Today, the multi-sector team leading the Wellville effort in Spartanburg, SC, is developing an investment case for Hello Family, a continuum of evidence-based services, beginning with prenatal care and continuing through age five, for the 650 babies born in the city each year. If investors provide the upfront capital required, the effort could generate a sizeable return through improved health outcomes and reduced costs from fewer caesarean births, ER visits, and cases of abuse and neglect.

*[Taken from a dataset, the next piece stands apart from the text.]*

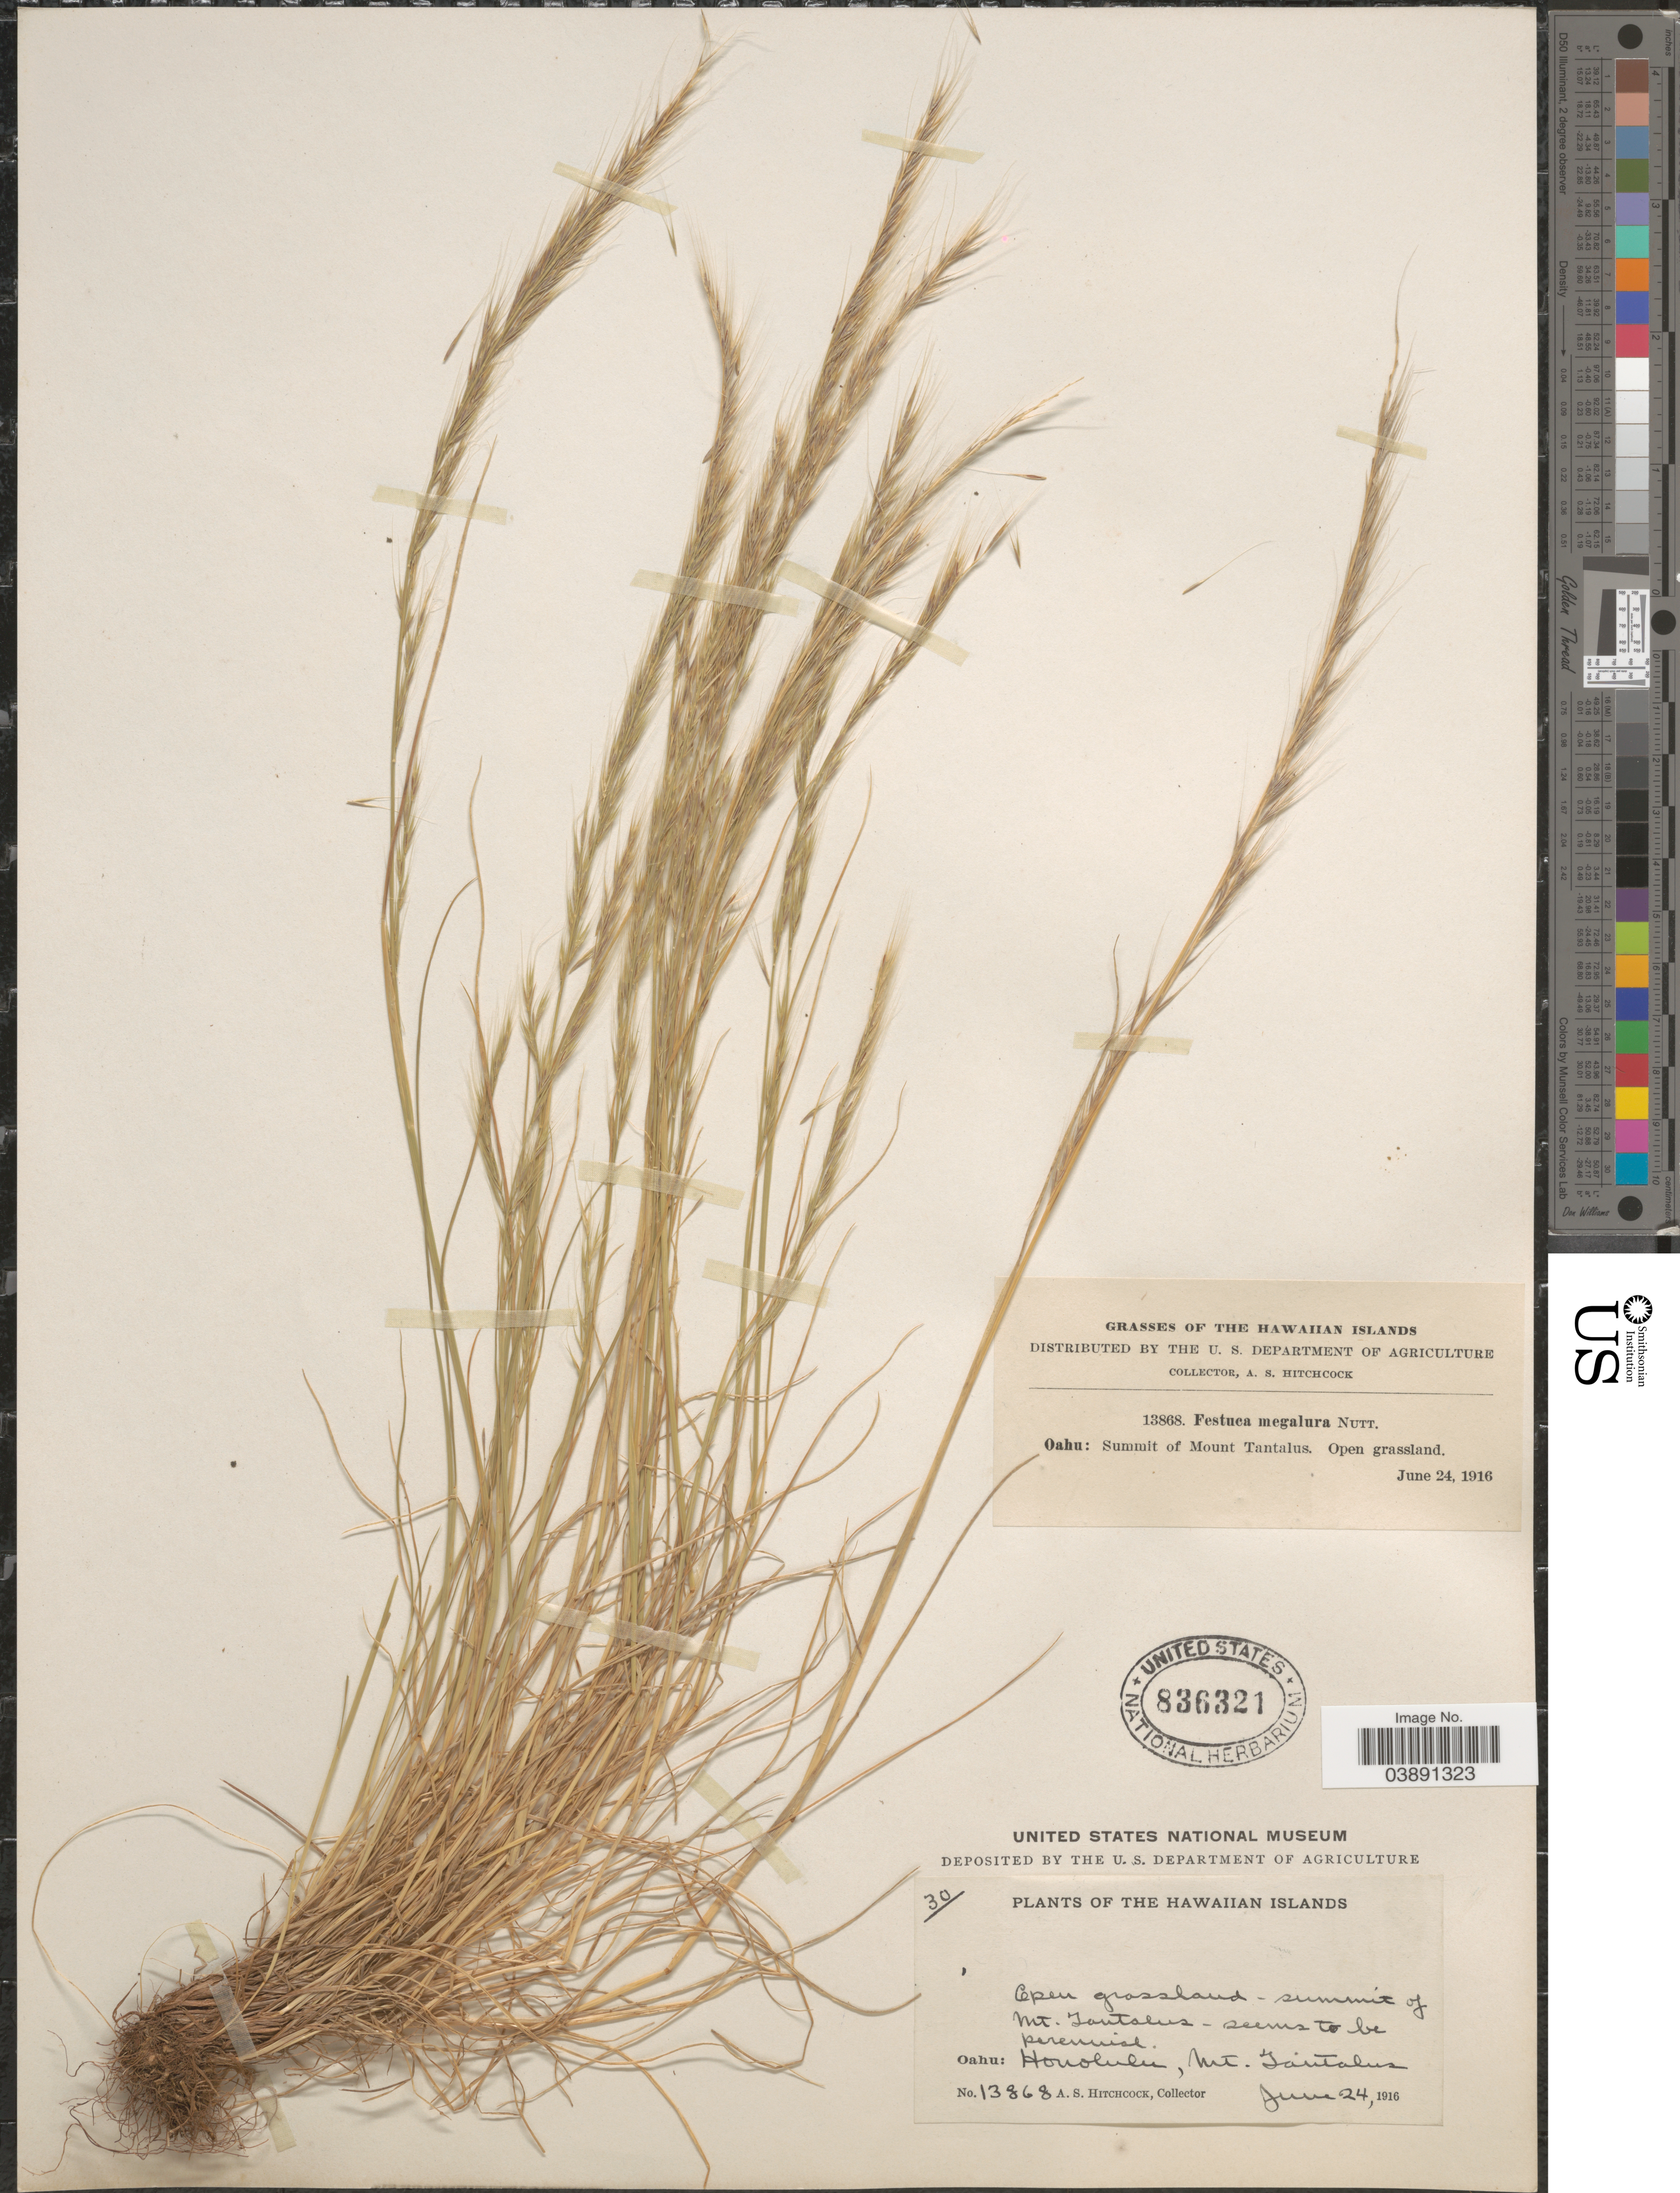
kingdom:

The numbers have to work. But what makes this a particularly interesting investment opportunity is the Spartanburg team itself. Even though they all work for different organizations, the team members meet like the staff of a business, every Tuesday morning, with a clear agenda and accountabilities. Their prior successes include lowering the county’s teen birthrate from 47.4 per 1,000 in 2010 to 23.5 in 2016, a 50% decline that outpaced approximately 40% reductions in the state and United States, and eliminated the disparity between black and white females that persists nationally. And, it’s obvious, members of this team really like each other—which means they’re more likely to keep each other accountable.
As investment disclosures typically state: past performance is no guarantee of future results— but it sure helps investors like us gain confidence that you can get the job done!
4. What’s the return on $3 trillion?
We asked this question at the beginning of Wellville, to raise awareness of our nation’s enormous annual health care costs—$3 trillion, spent mostly on illness after it occurs—and to challenge community teams to create better solutions. Since then, the social determinants of health have come to the forefront. New models for care encourage health systems to reach outside the clinic. And a host of nonprofit and commercial entities aim to capitalize, some with big funding, including a recent startup from Google parent company Alphabet.
As investors, we think communities have a unique opportunity here. Lost in the debate over health care costs is that health is an asset. The way to grow this asset is through the careful nurturing of community conditions, good use of resources, and the mutually supporting efforts of multiple stakeholders working together. That is the essential role of community health collaboratives.
For example, in the Wellville community of North Hartford, CT, a multi-sector collaborative has set its sights on improving overall population health, well-being, and “value of investment.” By measuring the per-dollarimpact of investing in health, social services, and other support systems, this effort can highlight the best use of funds to achieve outcomes that matter most to the community. It’s a tall order that will take unprecedented collaboration. But it’s an idea with convening power that has gained the attention of government leaders, local funders, multiple health systems, community organizations, and residents. It’s also consistent with the state’s long-term vision of health reform, which calls for community-wide accountability for health, health equity, and related costs.
You Are Your Value Proposition
A good value proposition is not only about the pitch and the plan. Real value emerges in the work, in the pursuit of a meaningful and enduring purpose. That takes team members who are committed to each other, to learning, and to the results they continually produce over time. If you want investors to take notice, make sure your value proposition emphasizes your best asset: you!